Following on from - "Tales from The Dog House" earlier (a lighter-hearted folly) - I thought I'd mention something that I have learnt over the years (through actual repeated observation) and something that I value and pass-on to all of our customers.

Again - I must point out that these are just my own meanderings - they are open and honest views I hold and actually think relevant enough about to share - and am more than willing to listen and take-on anyone else's views especially if they don't exactly match my own.

With puppy toilet training - we ourselves suggest that a 36" crate is fitted out with a piece of Vet-Bed (cut to the size of the base of the crate - but folded in half for puppy) with the front half of the crate lined with newspaper - so if puppy needs to go to the toilet during the night - they will normally go on the newspaper.
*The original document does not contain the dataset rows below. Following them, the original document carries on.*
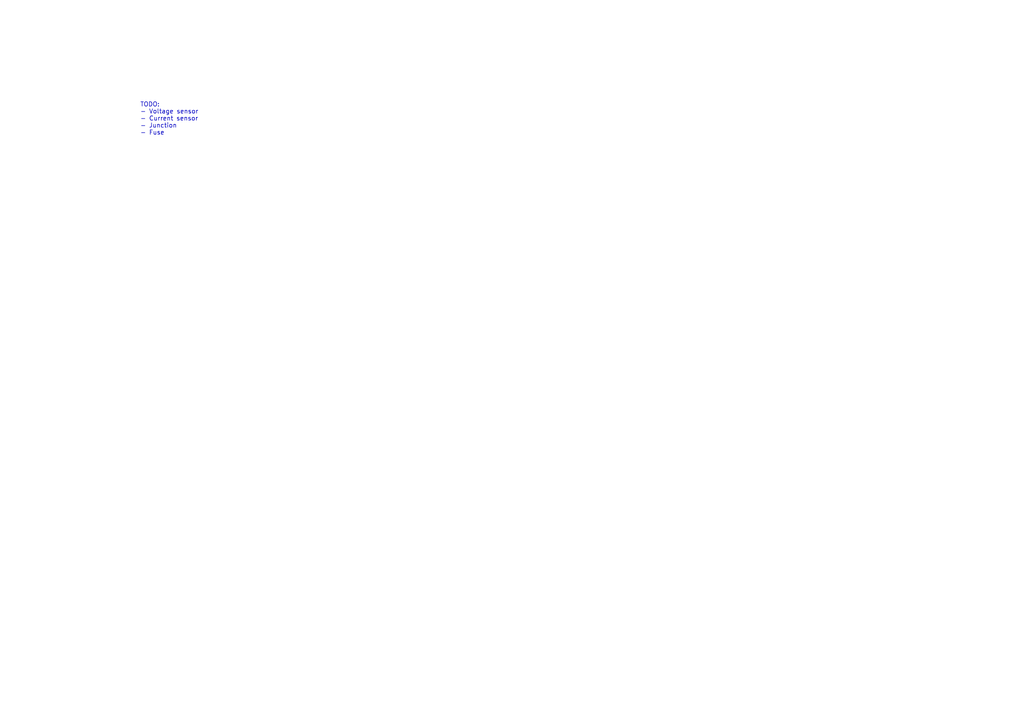
<source format=kicad_sch>
(kicad_sch (version 20211123) (generator eeschema)

  (uuid 5d4d5b2c-376b-4c96-b5e5-521c0ff9595a)

  (paper "A4")

  


  (text "TODO:\n- Voltage sensor\n- Current sensor\n- Junction\n- Fuse"
    (at 40.64 39.37 0)
    (effects (font (size 1.27 1.27)) (justify left bottom))
    (uuid 605816c7-b596-485d-8573-ea6ac6a57958)
  )
)

</source>
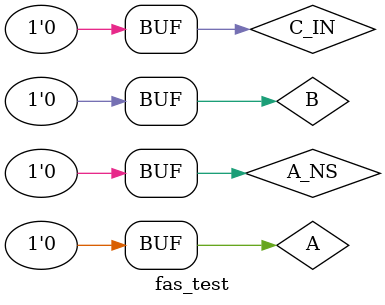
<source format=sv>
module fas_test;

	logic A,B,C_IN,A_NS,S,COUT;       

	fas uut (
	.a(A),
	.b(B),
	.cin(C_IN),
	.a_ns(A_NS),
	.s(S),
	.cout(COUT)
	);
	
	initial begin
		
		A=1'b0;
		B=1'b0;
		C_IN=1'b0;
		A_NS=1'b0;
		
		#42
		B=1'b1;
		
		#42
		B=1'b0;
		
	
	end


endmodule

</source>
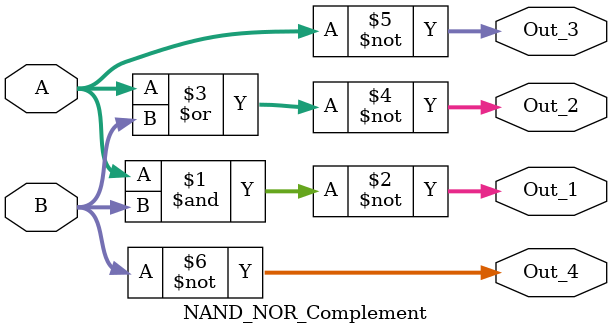
<source format=v>
module NAND_NOR_Complement (
  input [3:0] A , B , 
  output [3:0] Out_1 , Out_2 , Out_3 , Out_4  
);
  
  assign Out_1 = ~( A & B ) ;
  assign Out_2 = ~( A | B ) ;
  assign Out_3 = ~( A ) ;
  assign Out_4 = ~( B ) ;
  
endmodule 

</source>
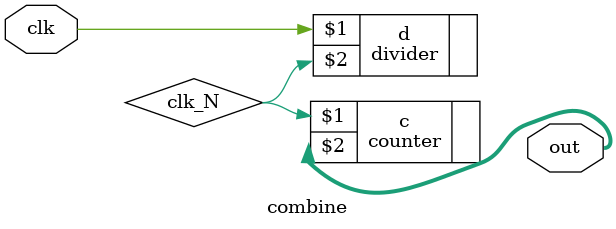
<source format=v>
`timescale 1ns / 1ps


module combine(clk,out);
input clk;
output [2:0]out;
wire clk_N;

    divider d(clk,clk_N);
    counter c(clk_N,out);

endmodule

</source>
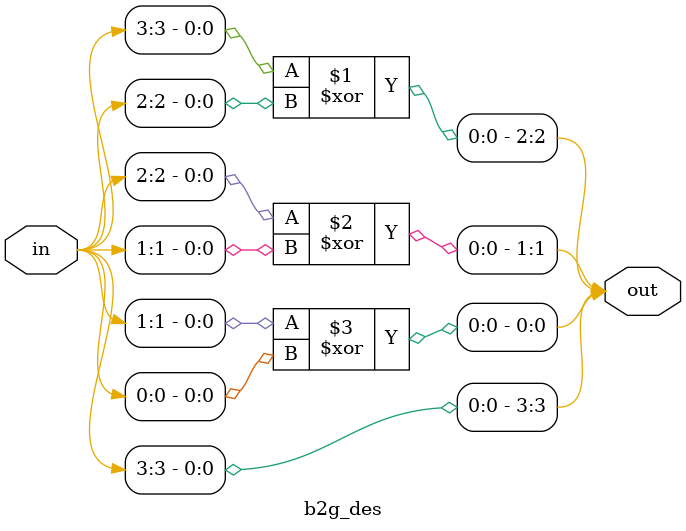
<source format=v>
module b2g_des(in, out);

input [3:0] in;
output wire [3:0] out;

assign out[3] = in[3] ;
assign out[2] = in[3] ^ in[2];
assign out[1] = in[2] ^ in[1];
assign out[0] = in[1] ^ in[0];

endmodule


</source>
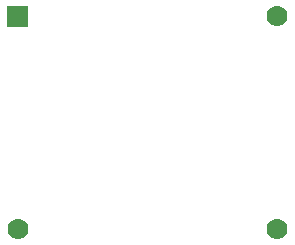
<source format=gbr>
G04 start of page 7 for group -4062 idx -4062 *
G04 Title: (unknown), soldermask *
G04 Creator: pcb 20140316 *
G04 CreationDate: Thu 11 Jan 2018 06:01:03 AM GMT UTC *
G04 For: railfan *
G04 Format: Gerber/RS-274X *
G04 PCB-Dimensions (mil): 992.13 834.65 *
G04 PCB-Coordinate-Origin: lower left *
%MOIN*%
%FSLAX25Y25*%
%LNBOTTOMMASK*%
%ADD22C,0.0700*%
%ADD21C,0.0001*%
G54D21*G36*
X2799Y80665D02*Y73665D01*
X9799D01*
Y80665D01*
X2799D01*
G37*
G54D22*X6299Y6299D03*
X92913Y77165D03*
Y6299D03*
M02*

</source>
Bearing in mind that (in our own personal experience) that the crate is the first place that puppy will want to keep clean - it's their sanctuary - their den - and they understand that very quickly..............but this is another thread if need be. x

IF your young puppy has an accident and goes for a No 2 in your house when let free to play in it's early days - then (if you can actually deal with it) pick it up in a piece of tissue paper (whilst the puppy can't witness you doing it) - and place it in a part of your garden that you actually WANT your puppy to use as it's "toilet" (say in a quiet corner or just behind the shed - or near your compost heap etc etc) and leave it there for a few days before disposing of it. 
IF you take your puppy outside and it goes for a No 2 as a matter of course - again pick it up (when not in puppy's sight) as soon a you can and put it in the same place as before (for a couple of days again) - you may only need to do this for say a week (but make sure to do it every time it goes) - and you may then find that puppy will go to "that" place automatically - without prompting (and if so give praise).

What you have done (if you stick to the regime) is "scent-mark" that area - and then your dog should always associate that area as "dumping ground" so to speak.........Please note that this is only for No2's - as all dogs will wee as and when it is needed. 

We have passed this snippet on to several people who have come back with amazement that it works - and some people with beautifully manicured gardens - or several very young children who may be concerned about letting them run the gauntlet in a possible "Poo mine-field" have found this info more than valuable.

Stephen x


----------



## strof51 (Sep 26, 2009)

We have a lawn that is split in two by a path and Poppy does her no2's only on one side but we did not train her to do this it was just the part of the lawn that is closest to the door. So success by accident and it does make it easy to clean up.
Great tip.


----------



## sharplesfamily (Apr 28, 2011)

Brilliant tip! Will definitely try that, thanks!! Keep the tips coming!!

Harri x


----------